Monday, April 9, 2012

Solitude and the Funk

My daughter came home in August. My son was born in December. I had zero kids in my house in July, and now I have two that are in diapers. It was a shock to the system. This is no surprise to anyone, including me.

Of course I love my kids, but the reason it was such a shock I think is because there are certain things that keep me sane that I couldn't do anymore. Specifically, finding time to read and exercise. I used to get up early in the morning and read scripture, read other books, and run. It was part of my routine for the longest time. Then all of a sudden I was getting up at the same time(after going to bed much later and getting up two or three times in between) with no break for me. I woke up, feet hitting the ground getting my kids ready for the day.

I still love that time in the mornings with them, but I went crazy for a bit because I couldn't find time to tap into the things that give me life. You can ask my wife, I was in a definite funk.

As the new normal started to dawn on me, and as I'm still trying to find time to read and run, I've come across some passages recently.
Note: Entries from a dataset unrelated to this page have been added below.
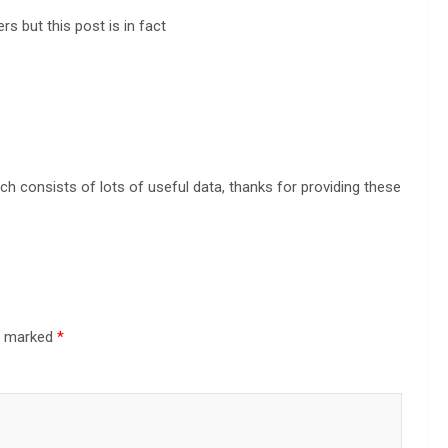
rs but this post is in fact
ch consists of lots of useful data, thanks for providing these
re marked
*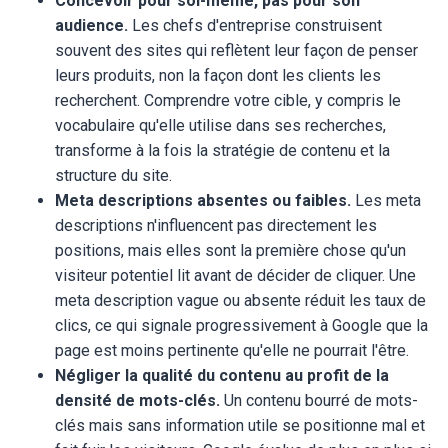
Concevoir pour soi-même, pas pour son
audience.
Les chefs d'entreprise construisent
souvent des sites qui reflètent leur façon de penser
leurs produits, non la façon dont les clients les
recherchent. Comprendre votre cible, y compris le
vocabulaire qu'elle utilise dans ses recherches,
transforme à la fois la stratégie de contenu et la
structure du site.
Meta descriptions absentes ou faibles.
Les meta
descriptions n'influencent pas directement les
positions, mais elles sont la première chose qu'un
visiteur potentiel lit avant de décider de cliquer. Une
meta description vague ou absente réduit les taux de
clics, ce qui signale progressivement à Google que la
page est moins pertinente qu'elle ne pourrait l'être.
Négliger la qualité du contenu au profit de la
densité de mots-clés.
Un contenu bourré de mots-
clés mais sans information utile se positionne mal et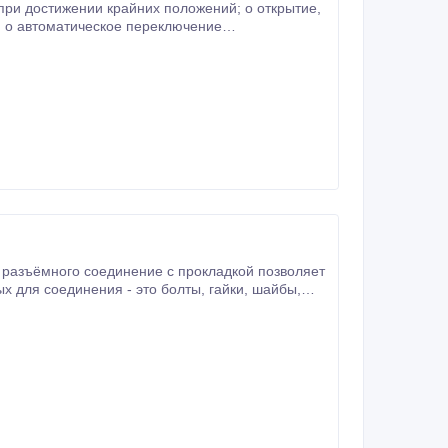
тижении крайних положений; o открытие,
е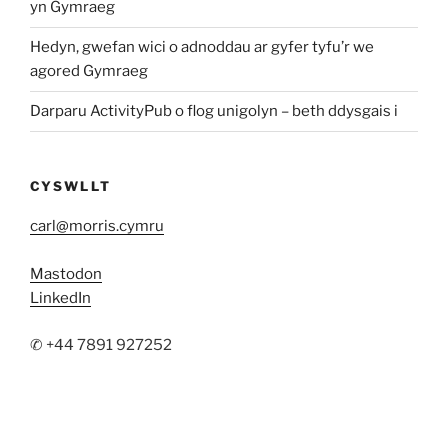
yn Gymraeg
Hedyn, gwefan wici o adnoddau ar gyfer tyfu’r we
agored Gymraeg
Darparu ActivityPub o flog unigolyn – beth ddysgais i
CYSWLLT
carl@morris.cymru
Mastodon
LinkedIn
✆ +44 7891 927252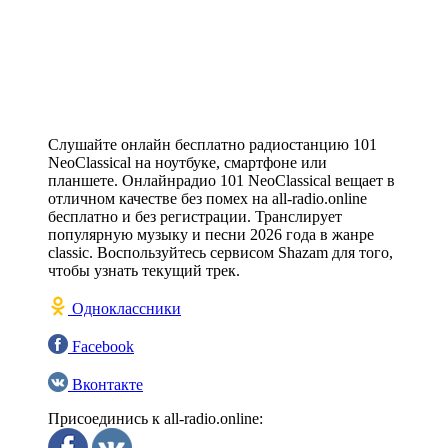
Слушайте онлайн бесплатно радиостанцию 101
NeoClassical на ноутбуке, смартфоне или
планшете. Онлайнрадио 101 NeoClassical вещает в
отличном качестве без помех на all-radio.online
бесплатно и без регистрации. Транслирует
популярную музыку и песни 2026 года в жанре
classic. Воспользуйтесь сервисом Shazam для того,
чтобы узнать текущий трек.
Одноклассники
Facebook
Вконтакте
Присоединись к all-radio.online: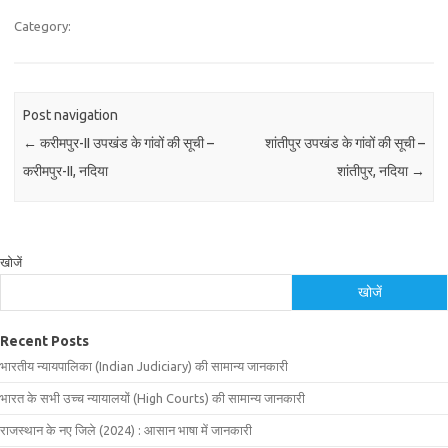
Category:
Post navigation
←
करीमपुर-II उपखंड के गांवों की सूची –
शांतीपुर उपखंड के गांवों की सूची –
करीमपुर-II, नदिया
शांतीपुर, नदिया
→
खोजें
खोजें
Recent Posts
भारतीय न्यायपालिका (Indian Judiciary) की सामान्य जानकारी
भारत के सभी उच्च न्यायालयों (High Courts) की सामान्य जानकारी
राजस्थान के नए जिले (2024) : आसान भाषा में जानकारी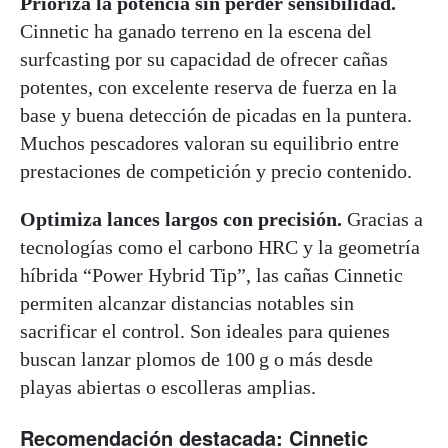
Prioriza la potencia sin perder sensibilidad.
Cinnetic ha ganado terreno en la escena del
surfcasting por su capacidad de ofrecer cañas
potentes, con excelente reserva de fuerza en la
base y buena detección de picadas en la puntera.
Muchos pescadores valoran su equilibrio entre
prestaciones de competición y precio contenido.
Optimiza lances largos con precisión.
Gracias a
tecnologías como el carbono HRC y la geometría
híbrida “Power Hybrid Tip”, las cañas Cinnetic
permiten alcanzar distancias notables sin
sacrificar el control. Son ideales para quienes
buscan lanzar plomos de 100 g o más desde
playas abiertas o escolleras amplias.
Recomendación destacada: Cinnetic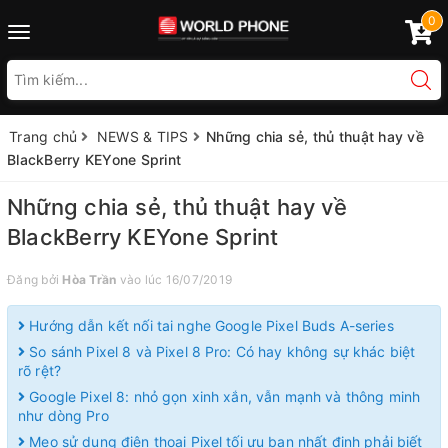
0
Toggle
navigation
Trang chủ
NEWS & TIPS
Những chia sẻ, thủ thuật hay về
BlackBerry KEYone Sprint
Những chia sẻ, thủ thuật hay về
BlackBerry KEYone Sprint
Đăng bởi
Hòa Trần
vào lúc 16/07/2019
Hướng dẫn kết nối tai nghe Google Pixel Buds A-series
So sánh Pixel 8 và Pixel 8 Pro: Có hay không sự khác biệt
rõ rệt?
Google Pixel 8: nhỏ gọn xinh xắn, vẫn mạnh và thông minh
như dòng Pro
Mẹo sử dụng điện thoại Pixel tối ưu bạn nhất định phải biết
"Very early in the morning, while it was still dark, Jesus got up, left the house and went off to a solitary place, where he prayed."-Mark 1:35

This story is one of many where Jesus takes a break from his public ministry to be by himself. Even Jesus, the Savior of the World, had to get away every once in a while. I've always loved this passage because I can relate to Jesus in this way. I crave solitude. I love to be up early, just me and God, me and the quiet. My life is better when I can tap into these moments. As I began to open the pages more, I read passages of Jesus going to a garden to pray, getting in a boat with his best friends to escape crowds, and all other cool things Jesus does to disconnect.

And I envied that.

But as the funk slowly lifted from my life, it dawned on me that I was reading those passages with an agenda. I loved those verses because it's what I wanted to do at that present moment. When in reality that's not what any of the stories are about. The story isn't about Jesus getting away to pray. It's about him healing a leper five verses later. The story isn't about Jesus getting onto a boat with his friends. It's about him feeding 5,000 people. The story isn't about Jesus going to a garden to pray. It's about him going to the cross for humanity. Jesus always disconnected so when he was around people he could FULLY ENGAGE with them.
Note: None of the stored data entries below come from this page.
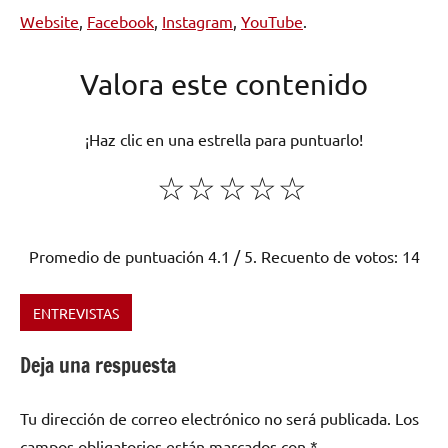
Website
,
Facebook
,
Instagram
,
YouTube
.
Valora este contenido
¡Haz clic en una estrella para puntuarlo!
☆
☆
☆
☆
☆
Promedio de puntuación
4.1
/ 5. Recuento de votos:
14
ENTREVISTAS
Etiquetado
como
Deja una respuesta
Extremadura
,
Girando
Tu dirección de correo electrónico no será publicada.
Los
Por
campos obligatorios están marcados con
*
Salas
,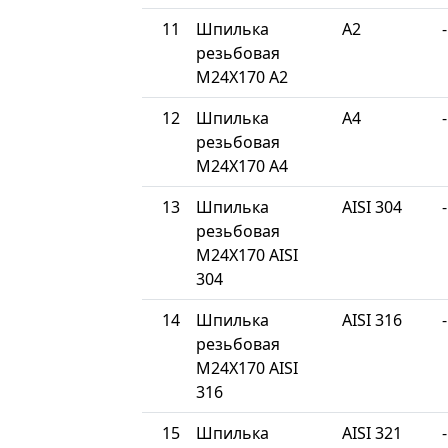
11
Шпилька
A2
-
резьбовая
М24Х170 A2
12
Шпилька
A4
-
резьбовая
М24Х170 A4
13
Шпилька
AISI 304
-
резьбовая
М24Х170 AISI
304
14
Шпилька
AISI 316
-
резьбовая
М24Х170 AISI
316
15
Шпилька
AISI 321
-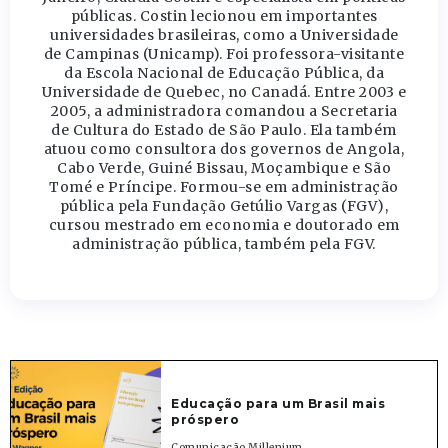
públicas. Costin lecionou em importantes
universidades brasileiras, como a Universidade
de Campinas (Unicamp). Foi professora-visitante
da Escola Nacional de Educação Pública, da
Universidade de Quebec, no Canadá. Entre 2003 e
2005, a administradora comandou a Secretaria
de Cultura do Estado de São Paulo. Ela também
atuou como consultora dos governos de Angola,
Cabo Verde, Guiné Bissau, Moçambique e São
Tomé e Príncipe. Formou-se em administração
pública pela Fundação Getúlio Vargas (FGV),
cursou mestrado em economia e doutorado em
administração pública, também pela FGV.
Educação para um Brasil mais
próspero
Comunicação Millenium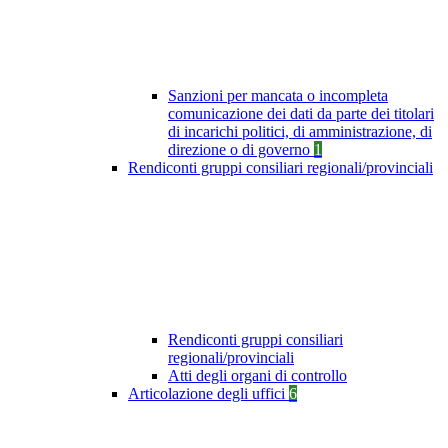
Sanzioni per mancata o incompleta
comunicazione dei dati da parte dei titolari
di incarichi politici, di amministrazione, di
direzione o di governo
1
Rendiconti gruppi consiliari regionali/provinciali
Rendiconti gruppi consiliari
regionali/provinciali
Atti degli organi di controllo
Articolazione degli uffici
6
And that's the damage the funk caused in my life. I no longer cared about people like I said I did. I was a pastor, youth worker, who didn't really care about people anymore. I cared about my family, but really more than anything I cared about my reading schedule and my continually slowing mile time.

So I still crave that solitude. I'm still trying to figure out how I can exercise and read on a regular basis. Not because it's an end. Because when I do it allows me to engage people and be present with them. You see, my story is not about me. It's about God redeeming humanity. I've been blessed to see that unfold over the course of my life, and I'm so excited about who's next. This is how I know the funk is gone.